本文 –

意識障害の治療研究会として発足、日本意識障害学会。

お知らせ

第21回日本意識障害学会 大会長 高橋 弘 先生

2012年 6月 15日

第21回日本意識障害学会 大会長
医療法人 景雲会 春日居リハビリテーション病院 総院長
日本医科大学 連携教授
高橋 弘

この度、日本中が東日本大震災からの復活の願いを込めた2012年7月6日(金)と7日(土)の2日間にわたって第21回日本意識障害学会を主催させていただくことになりました。

大変歴史のある本学会を主催させていただくことは、とても名誉なことであり、心から光栄に感じております。

しかし、私どもの病院は一民間病院であり、全国学会を単独で開催するにはいささか力不足ですので、この度は私が兼任する日本医科大学の脳神経外科学教室と合同で開催する形をとらせていただきました。そこで、副会長に日本医科大学脳神経外科の喜多村孝幸、水成隆之両准教授に就任していただき共に学会を主催することに致しました。

さて、本学会の主題は「意識障害と認知障害のはざま」とさせていただきました。  本学会では、これまで遷延性意識障害をはじめとする比較的重度の意識障害を対象として議論されることが多かったのですが、今回はむしろ軽度の意識障害にスポットを当てることにより意識障害の本態を探り、新しい治療に結びつけられないものかと考えました。様々な脳疾患においては、高次脳機能障害の一つとしての認知障害が常に問題となります。加齢や変性疾患に伴う認知症と脳疾患から症候的に生ずる認知障害との差違を正確に診断することも治療を考慮する上で大変重要です。活発なご討論がなされることを期待しています。また、サブタイトルとして「意識障害患者をめぐる多職種間の連携—栄養、呼吸管理と合併症対策」を設けましたので、このテーマに関しても多くのご意見をいただければ幸いに存じます。

さらに、意識障害を考える会との共催でサテライトシンポジウム「遷延性意識障害患者の災害時の医療について」を企画致しました。未曾有の大災害を経験したばかりの 今こそ我々医療関係者がこの問題について深く洞察しておく必要があるものと考えています。多くの方のご参加と熱心なご討論をお願いしたいと思っております。

学会会場としては、私どもの病院のある山梨県の富士吉田市にある「ハイランドリゾートホテル&スパ」を準備致しました。ホテルに隣接して、高飛車をはじめとする絶叫マシーンで有名な富士急ハイランドという遊園地があり、さらに、日本最大級の純木造浴室として知られる「ふじやま温泉」があって、大人も子供も十分楽しめる環境が整っております。夏休みには若干早い時期ではありますが、ご家族そろってお越しいただき、学会での勉強の合間に心ゆくまでリフレッシュしていただきたいと思います。

検討用資料 –
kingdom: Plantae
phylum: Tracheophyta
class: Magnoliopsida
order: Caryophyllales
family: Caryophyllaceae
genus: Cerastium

==

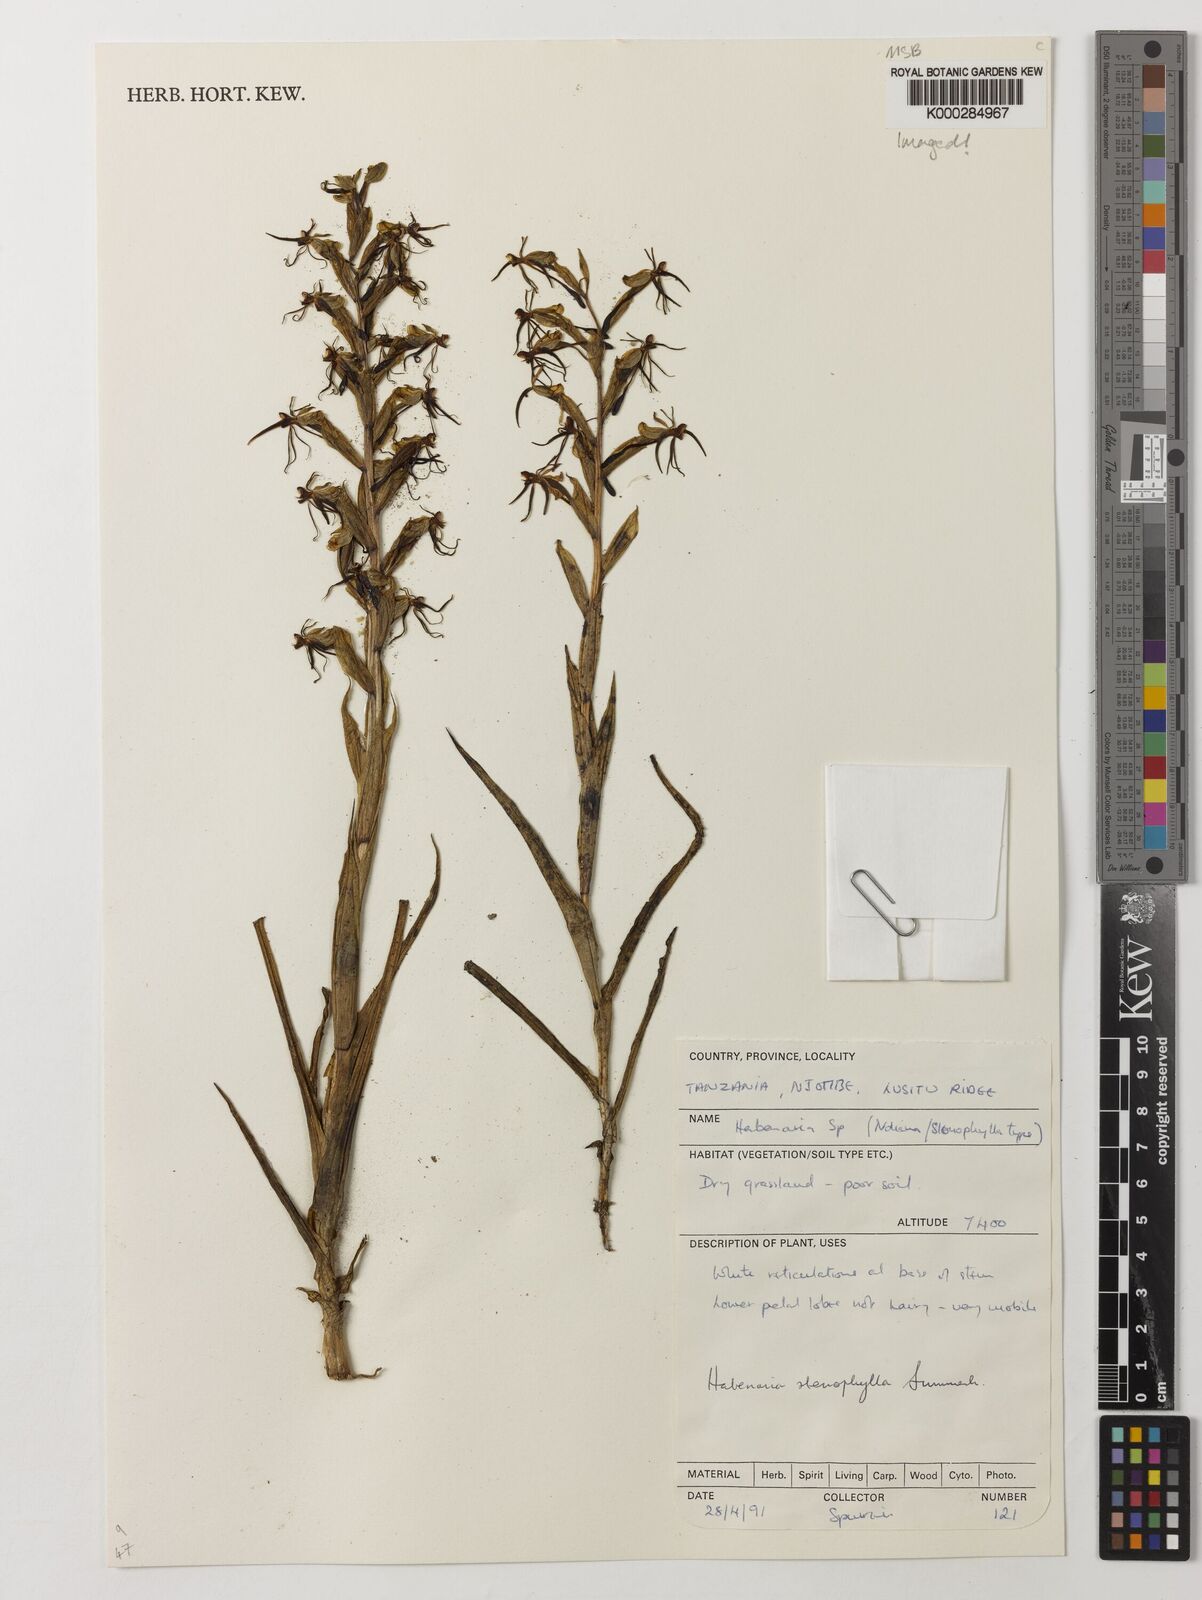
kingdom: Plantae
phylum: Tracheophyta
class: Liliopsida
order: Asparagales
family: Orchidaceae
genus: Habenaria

---

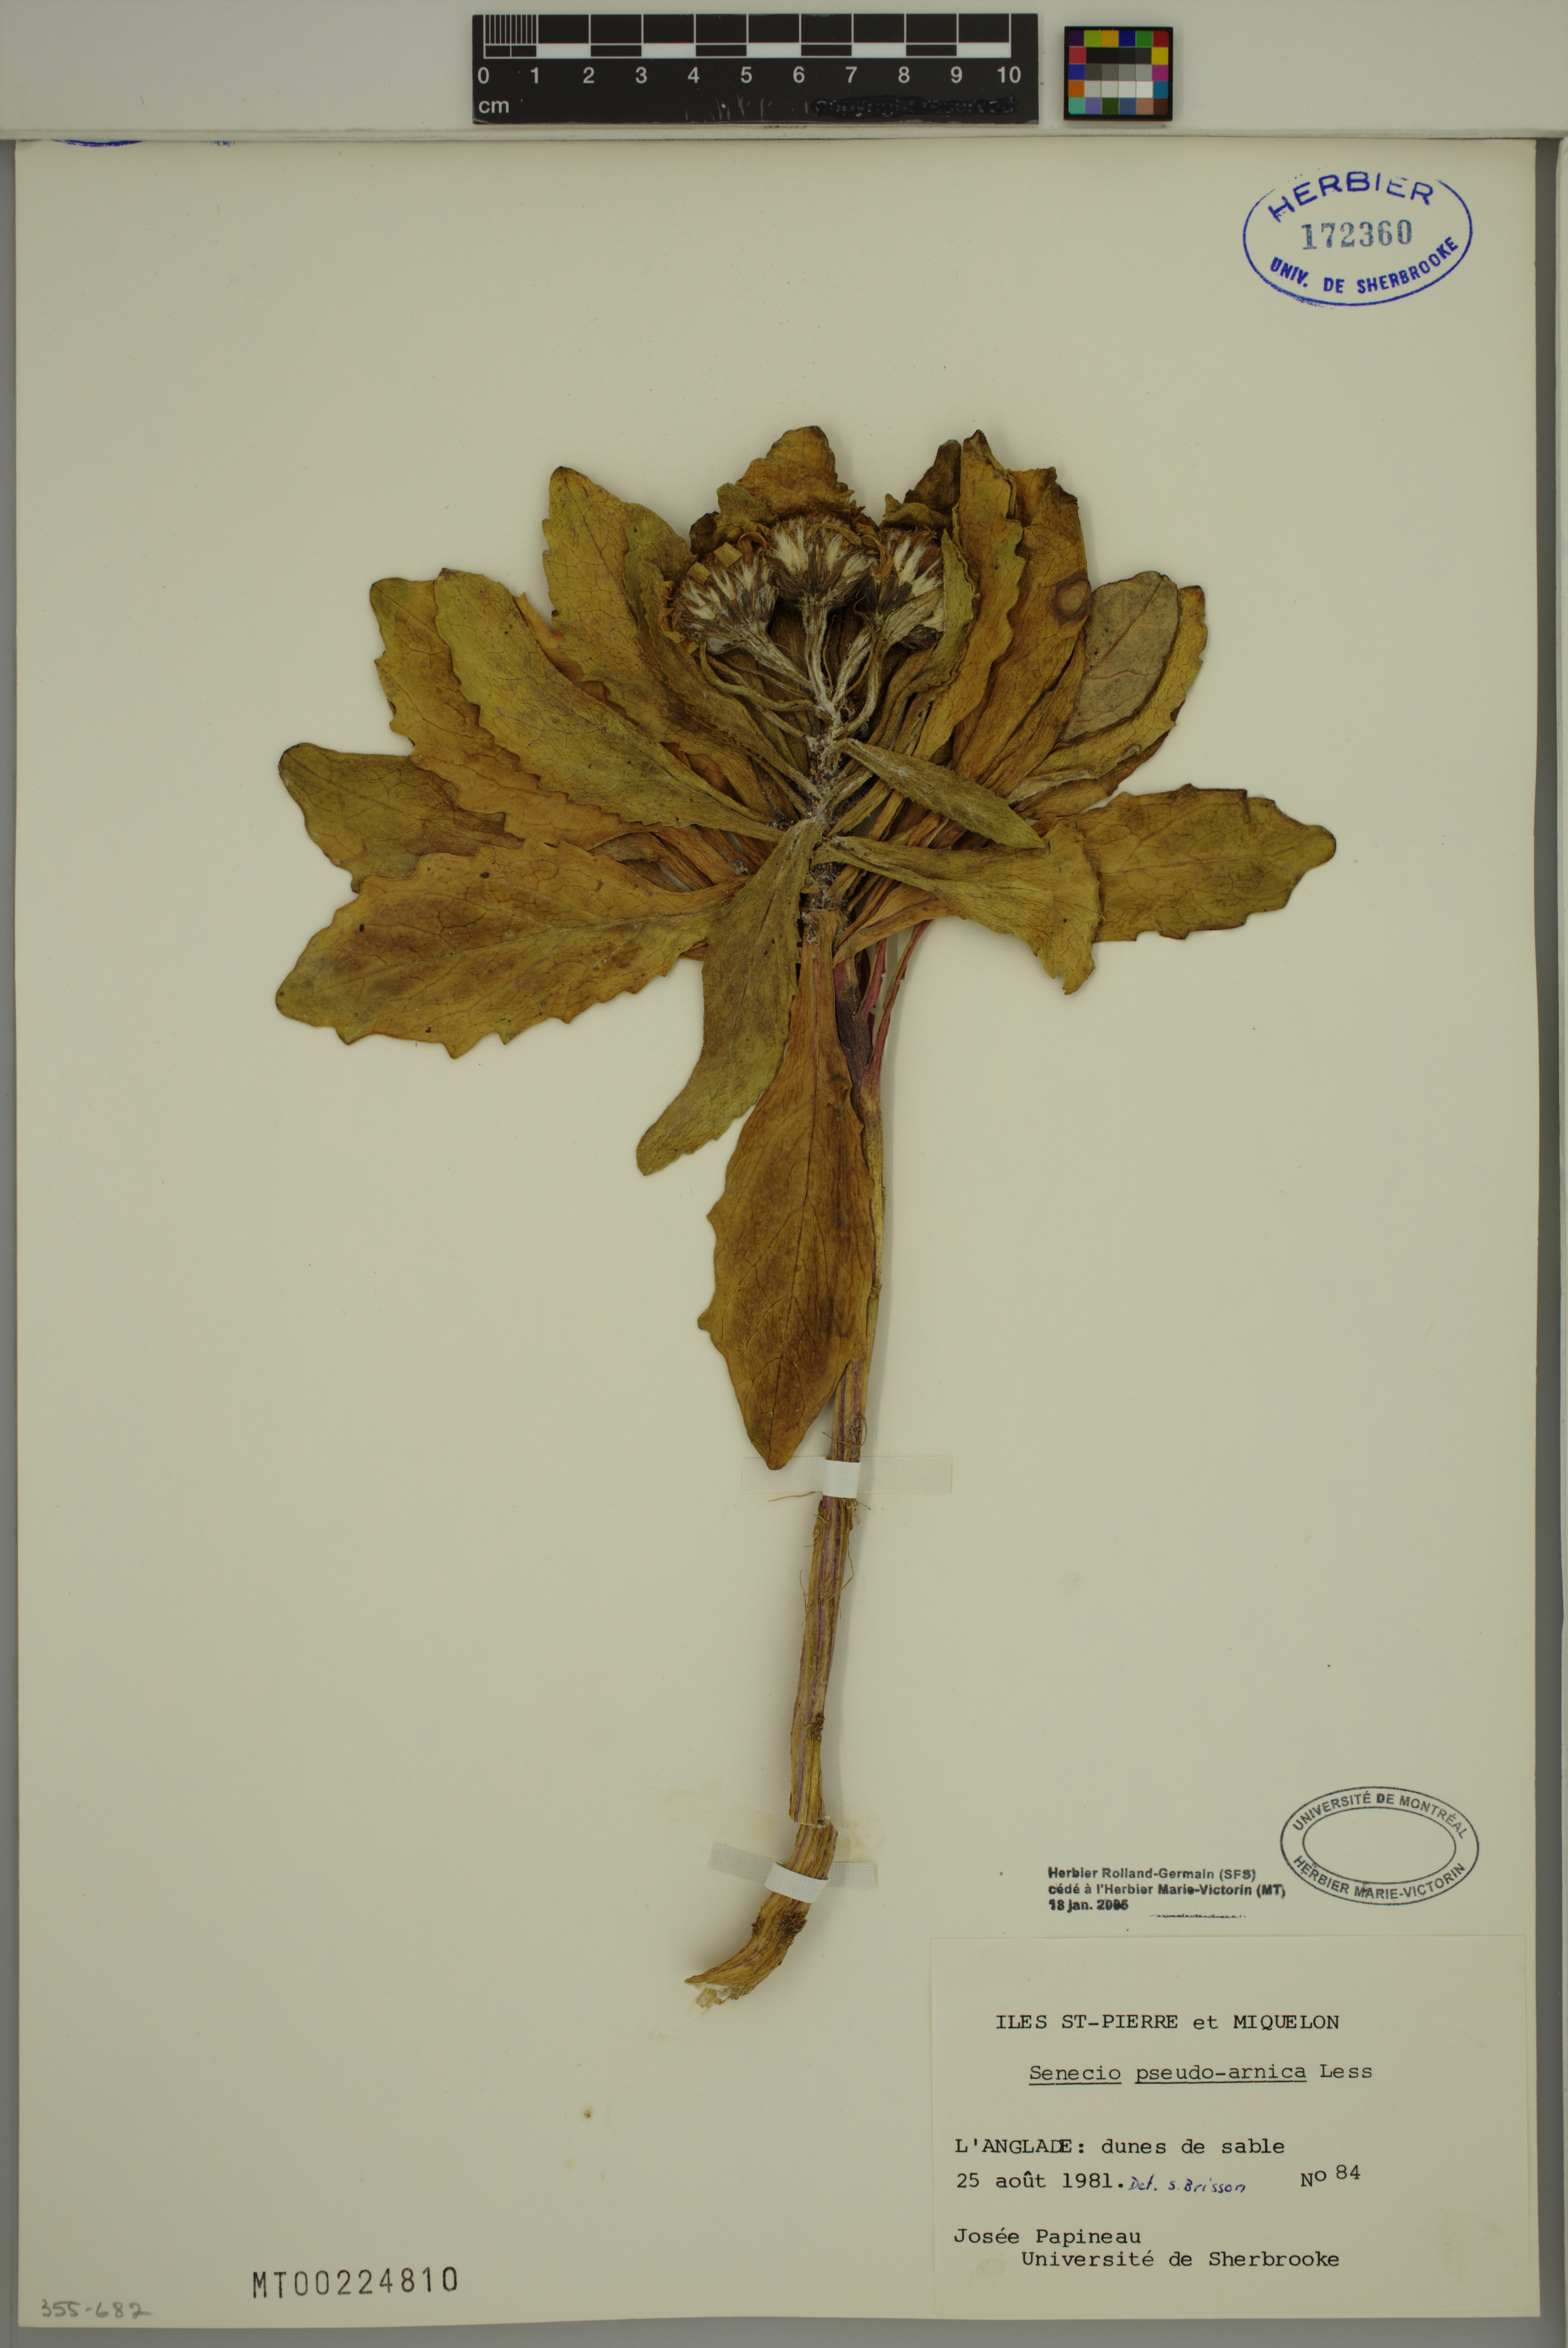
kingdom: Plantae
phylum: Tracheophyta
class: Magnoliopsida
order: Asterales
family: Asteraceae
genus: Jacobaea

課題 A – 本文によると、第21回日本意識障害学会の主題は何ですか。
課題 B – 本文のうち、「しかし、私どもの病院は一民間」を含む語句で始まり「を主催することに致しました。」で終わる部分を、一字も変えずに書き出してください。
資料は本文の内容とは関係がありません。

解答例 A – 「意識障害と認知障害のはざま」です。

解答例 B –
しかし、私どもの病院は一民間病院であり、全国学会を単独で開催するにはいささか力不足ですので、この度は私が兼任する日本医科大学の脳神経外科学教室と合同で開催する形をとらせていただきました。そこで、副会長に日本医科大学脳神経外科の喜多村孝幸、水成隆之両准教授に就任していただき共に学会を主催することに致しました。